KVC Westerlo en KRC Genk moeten zich verantwoorden voor het Disciplinair Comité Profvoetbal na de salonremise op de laatste speeldag van de reguliere competitie. Bondsprocureur Ebe Verhaegen vertelt wat er allemaal mis was met de salonremise tussen Westerlo en Genk.
“Wat er die avond gebeurd is, is ongezien in de Belgische voetbalwereld”, citeert Het Belang van Limburg Verhaegen. De Bondsprocureur geeft aan dat Westerlo zeker was van behoud en dat KRC Genk zeker was van de Champions’ Play-Offs. Hierdoor waren beide ploegen tevreden.

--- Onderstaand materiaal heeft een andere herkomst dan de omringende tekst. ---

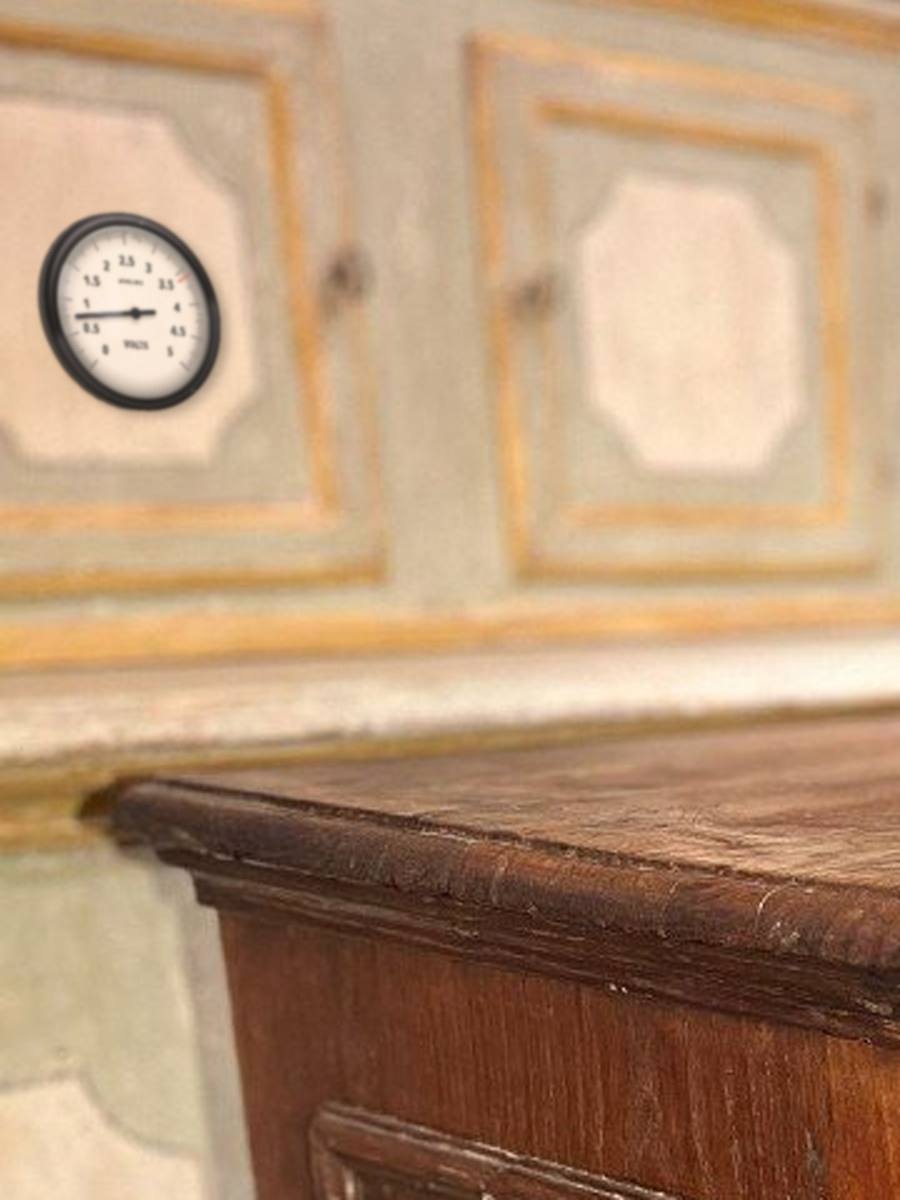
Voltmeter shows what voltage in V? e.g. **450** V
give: **0.75** V
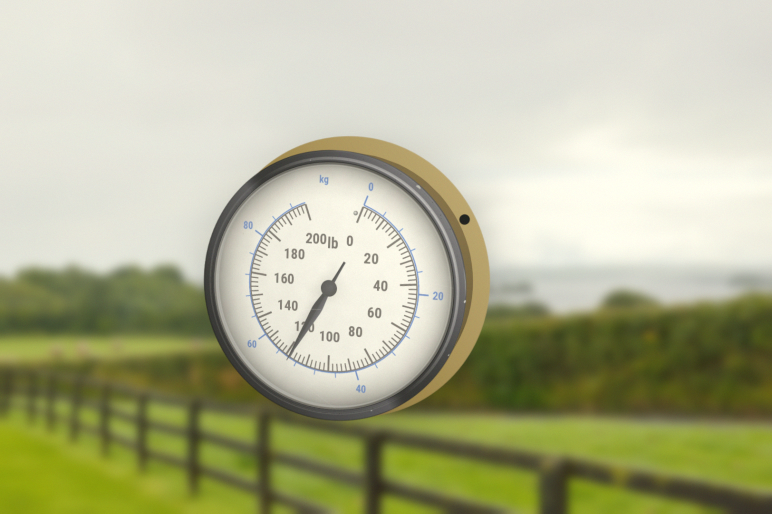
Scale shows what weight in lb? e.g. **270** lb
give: **118** lb
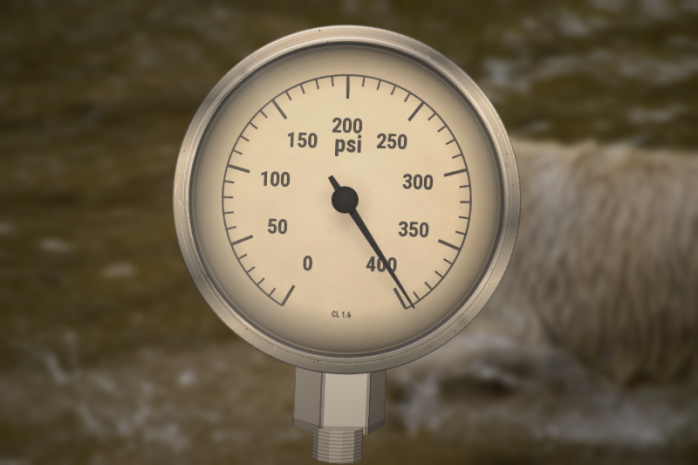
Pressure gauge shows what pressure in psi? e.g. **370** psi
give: **395** psi
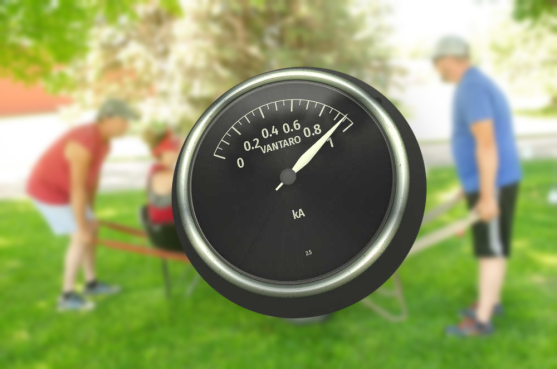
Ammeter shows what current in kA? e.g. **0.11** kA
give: **0.95** kA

“Wat we toen te zien hebben gekregen is een aanfluiting van de sportieve geest van fair play”, geeft Verhaegen aan. Volgens de Bondsprocureur had de match niet op slot mogen gaan in de slotfase. “Wat had je dan kunnen verwachten? Dat men dat professioneel ging uitspelen, maar dat is absoluut niet gebeurd”, aldus Verhaegen.
“Ik begrijp de verdediging van KRC Genk”, vertelt Verhaegen verder. “Zij waren niet in de positie om het spel te maken, dat is natuurlijk correct. Maar je ziet wel op de beelden dat een speler van KRC Genk gebaart om het rustig aan te doen. Hij deed dat niet naar zijn eigen ploegmaats, maar naar de spelers van Westerlo”, geeft Verhaegen aan.
Ook benadrukt Verhaegen de pass van Joris Kayembe (Genk) naar Nicolas Madsen (Westerlo). “En dat is dat passje van Kayembe naar Madsen. Dat maakt dat ik het heel moeilijk te geloven vind dat er geen afspraken gemaakt zijn. Conclusie van het bondsparket: it takes two to tango, beide clubs en spelers treffen even veel schuld”, besluit Verhaegen.